▶ Work required
Please render each line of the listing below as a numbered list, omitting blank lines and leaving the pictures out.

▶ Data shown
====================

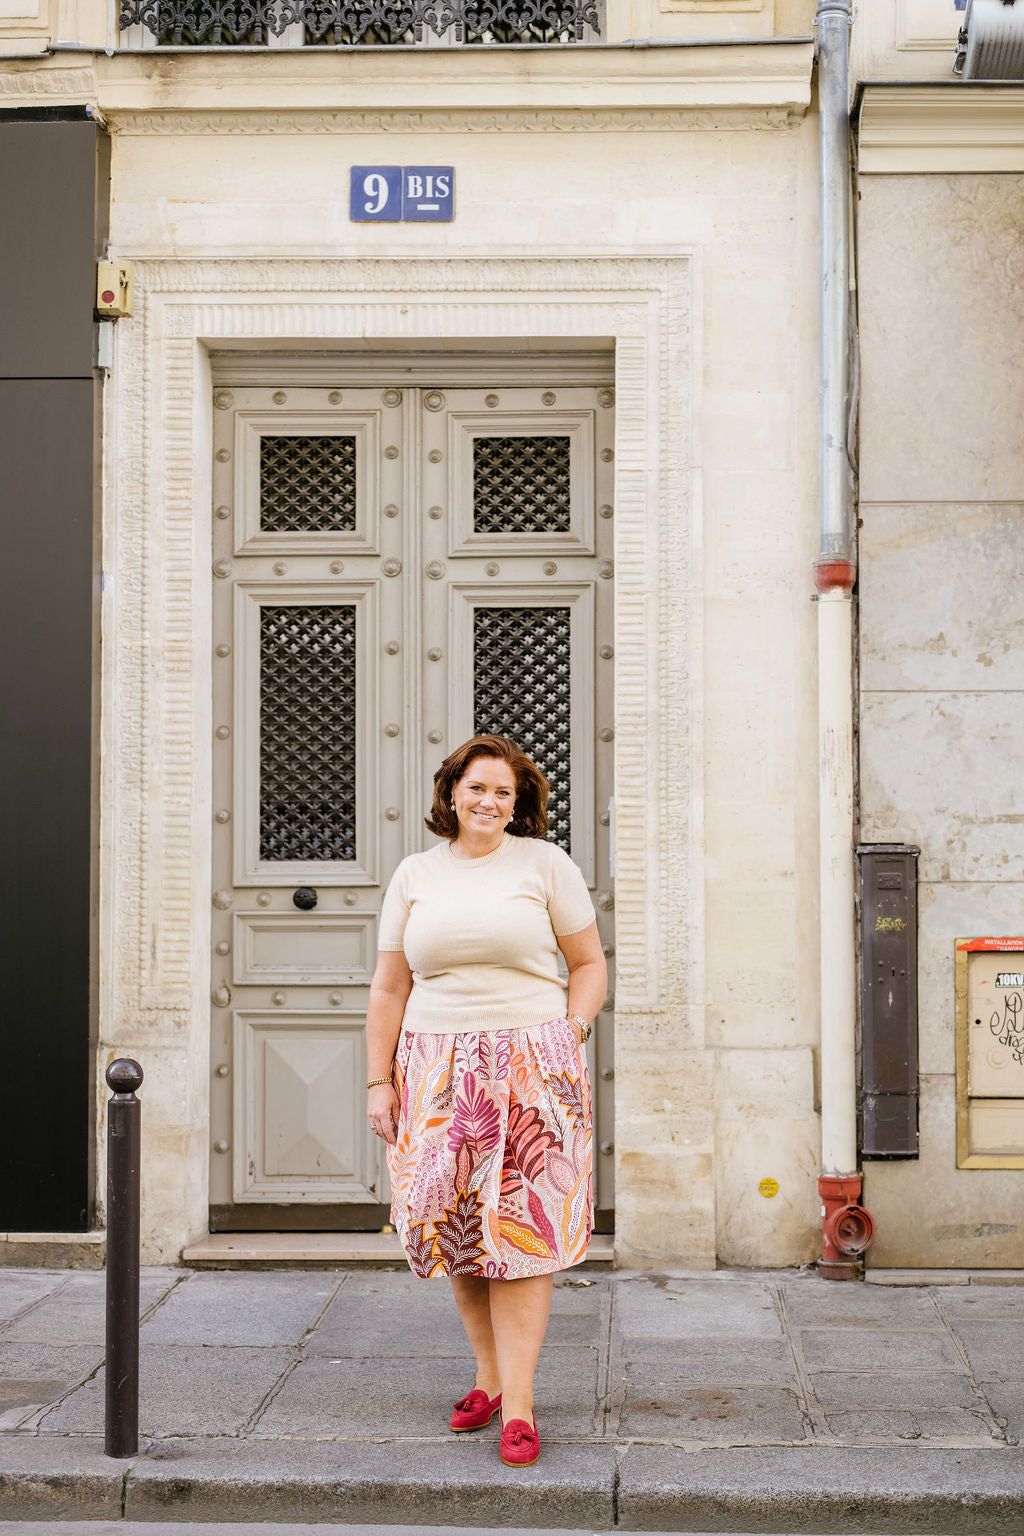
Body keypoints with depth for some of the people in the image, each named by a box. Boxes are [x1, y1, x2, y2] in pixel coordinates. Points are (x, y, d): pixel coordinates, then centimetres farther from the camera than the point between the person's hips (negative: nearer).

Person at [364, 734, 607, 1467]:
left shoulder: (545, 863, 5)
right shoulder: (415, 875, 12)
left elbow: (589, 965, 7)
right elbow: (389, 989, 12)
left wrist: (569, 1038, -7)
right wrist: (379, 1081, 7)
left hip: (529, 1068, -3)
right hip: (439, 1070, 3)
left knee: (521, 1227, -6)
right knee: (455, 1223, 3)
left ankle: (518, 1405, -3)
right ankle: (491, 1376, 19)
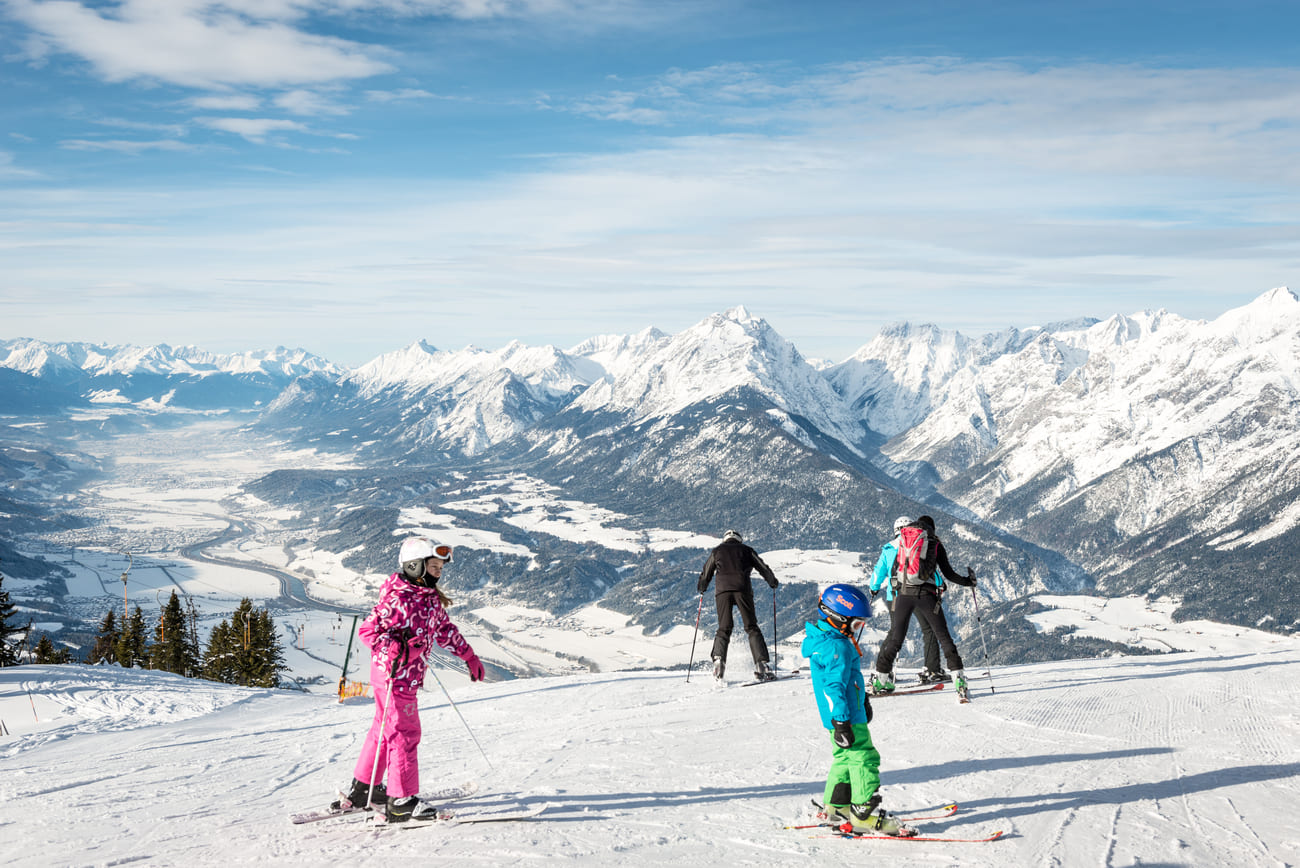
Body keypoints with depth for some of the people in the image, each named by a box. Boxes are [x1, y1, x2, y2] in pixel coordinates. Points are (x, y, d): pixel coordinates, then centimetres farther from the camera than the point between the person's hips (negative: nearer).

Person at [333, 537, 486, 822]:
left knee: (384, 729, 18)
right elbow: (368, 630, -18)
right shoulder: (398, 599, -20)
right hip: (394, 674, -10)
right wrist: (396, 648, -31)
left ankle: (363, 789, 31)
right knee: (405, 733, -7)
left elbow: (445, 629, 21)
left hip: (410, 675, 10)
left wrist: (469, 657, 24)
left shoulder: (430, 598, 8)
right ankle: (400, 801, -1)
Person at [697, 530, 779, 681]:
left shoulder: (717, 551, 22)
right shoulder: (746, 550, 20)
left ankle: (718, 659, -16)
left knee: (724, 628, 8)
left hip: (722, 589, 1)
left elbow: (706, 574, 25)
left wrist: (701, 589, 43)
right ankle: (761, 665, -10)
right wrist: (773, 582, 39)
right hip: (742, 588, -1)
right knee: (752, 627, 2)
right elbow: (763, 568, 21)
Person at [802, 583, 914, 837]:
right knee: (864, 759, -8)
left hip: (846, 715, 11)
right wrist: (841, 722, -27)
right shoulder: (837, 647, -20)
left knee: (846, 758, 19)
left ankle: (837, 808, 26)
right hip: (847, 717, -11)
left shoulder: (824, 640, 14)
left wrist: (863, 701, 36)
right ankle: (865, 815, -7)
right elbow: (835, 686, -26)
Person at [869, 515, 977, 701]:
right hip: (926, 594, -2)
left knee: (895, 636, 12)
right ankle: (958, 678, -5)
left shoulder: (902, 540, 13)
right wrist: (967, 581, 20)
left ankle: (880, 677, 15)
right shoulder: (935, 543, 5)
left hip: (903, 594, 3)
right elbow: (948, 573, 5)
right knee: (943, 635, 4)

====================

▶ Response area
1. Body keypoints with depth for some of the people in the image, each named by a box. Boxes are [x1, y1, x2, y2] in pixel coordinates. Points are (x, y, d): pixel coordinates, then centimetres farther from the camera than the point between the person's hips (negative: nearer).
2. Person at [364, 734, 607, 1467]:
3. left shoulder: (545, 863, 5)
4. right shoulder: (415, 875, 12)
5. left elbow: (589, 965, 7)
6. right elbow: (389, 989, 12)
7. left wrist: (569, 1038, -7)
8. right wrist: (379, 1081, 7)
9. left hip: (529, 1068, -3)
10. right hip: (439, 1070, 3)
11. left knee: (521, 1227, -6)
12. right knee: (455, 1223, 3)
13. left ankle: (518, 1405, -3)
14. right ankle: (491, 1376, 19)
15. Body keypoints with depth for some of the people in the image, each named by a box. Boxes are [x1, y1, x2, y2] in pixel coordinates. Points are (x, y, d): pixel coordinates, then centimetres farther from the camera than the point between the person's hips (negative: nearer).
16. Person at [333, 537, 486, 822]:
17. left knee: (384, 729, 18)
18. right elbow: (368, 630, -18)
19. right shoulder: (398, 599, -20)
20. right hip: (394, 674, -10)
21. right wrist: (396, 648, -31)
22. left ankle: (363, 789, 31)
23. right knee: (405, 733, -7)
24. left elbow: (445, 629, 21)
25. left hip: (410, 675, 10)
26. left wrist: (469, 657, 24)
27. left shoulder: (430, 598, 8)
28. right ankle: (400, 801, -1)
29. Person at [697, 530, 779, 681]:
30. left shoulder: (717, 551, 22)
31. right shoulder: (746, 550, 20)
32. left ankle: (718, 659, -16)
33. left knee: (724, 628, 8)
34. left hip: (722, 589, 1)
35. left elbow: (706, 574, 25)
36. left wrist: (701, 589, 43)
37. right ankle: (761, 665, -10)
38. right wrist: (773, 582, 39)
39. right hip: (742, 588, -1)
40. right knee: (752, 627, 2)
41. right elbow: (763, 568, 21)
42. Person at [802, 583, 914, 837]:
43. right knee: (864, 759, -8)
44. left hip: (846, 715, 11)
45. right wrist: (841, 722, -27)
46. right shoulder: (837, 647, -20)
47. left knee: (846, 758, 19)
48. left ankle: (837, 808, 26)
49. right hip: (847, 717, -11)
50. left shoulder: (824, 640, 14)
51. left wrist: (863, 701, 36)
52. right ankle: (865, 815, -7)
53. right elbow: (835, 686, -26)
54. Person at [869, 515, 977, 701]:
55. right hip: (926, 594, -2)
56. left knee: (895, 636, 12)
57. right ankle: (958, 678, -5)
58. left shoulder: (902, 540, 13)
59. right wrist: (967, 581, 20)
60. left ankle: (880, 677, 15)
61. right shoulder: (935, 543, 5)
62. left hip: (903, 594, 3)
63. right elbow: (948, 573, 5)
64. right knee: (943, 635, 4)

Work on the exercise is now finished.